長引く超低金利政策と、金融緩和は不動産市場を歪める

2011.10.07

日本経済の低迷が続いていることで、現在の金融緩和政策がこれからも続いていくことになれば、不動産市場の歪みが増幅されて、国民に各種の負荷がかかることも予想される。ここで重要なことは、当たり前となったようなこの超低金利と金融緩和に踊らされることなく、自分の頭で考えて、今後の判断を誤らないようにすることである。長引く超低金利と金融緩和が不動産市場を歪めることになる、という認識を、常に持っておきたい。ここまで、日本の社会や経済の構造的な変化が、住宅や不動産市場に大きな影響を与えはじめていることを解説してきた。さらにここでは、国民の「意識」がこれまでに比べ大きく変化したことも、不動産市場に確実にさまざまな新しい現象を生み出していることを指摘しておきたい。日本経済が高度成長期から低成長、停滞期に移行し、国民の所得が伸びなくなったり、日本人の平均年齢が八〇歳を超え、高齢化が一段と進行していくことで、住宅や不動産に対する考え方や意識に変化が見られるようになった。
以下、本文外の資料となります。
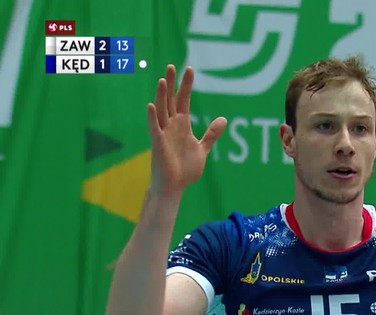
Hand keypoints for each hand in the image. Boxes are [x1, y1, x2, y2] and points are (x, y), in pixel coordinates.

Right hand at [146, 65, 226, 195]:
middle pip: (170, 100)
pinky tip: (151, 105)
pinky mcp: (158, 144)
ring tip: (162, 80)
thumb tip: (223, 120)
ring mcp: (163, 134)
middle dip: (171, 84)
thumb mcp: (202, 149)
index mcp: (182, 125)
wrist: (175, 187)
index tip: (189, 69)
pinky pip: (154, 128)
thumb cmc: (185, 169)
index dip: (186, 85)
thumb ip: (211, 134)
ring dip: (161, 96)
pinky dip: (152, 117)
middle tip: (172, 66)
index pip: (183, 100)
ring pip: (161, 110)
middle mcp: (171, 126)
また、日本だけでなく、世界的な動きが定着しつつある「エコ意識」の高まりが、住宅の設備や改廃にもじわり影響を与えはじめている。最近の若者の「車離れ」もその一つといえる。社会や経済などの構造的変化が起こることで、国民の意識も従来とは異なってきており、その結果、将来への関心が高まり、人生や生活設計を見直す動きが出てきている。その動きが、住宅や不動産市場で、従来とは異なる新しい現象を生み出している。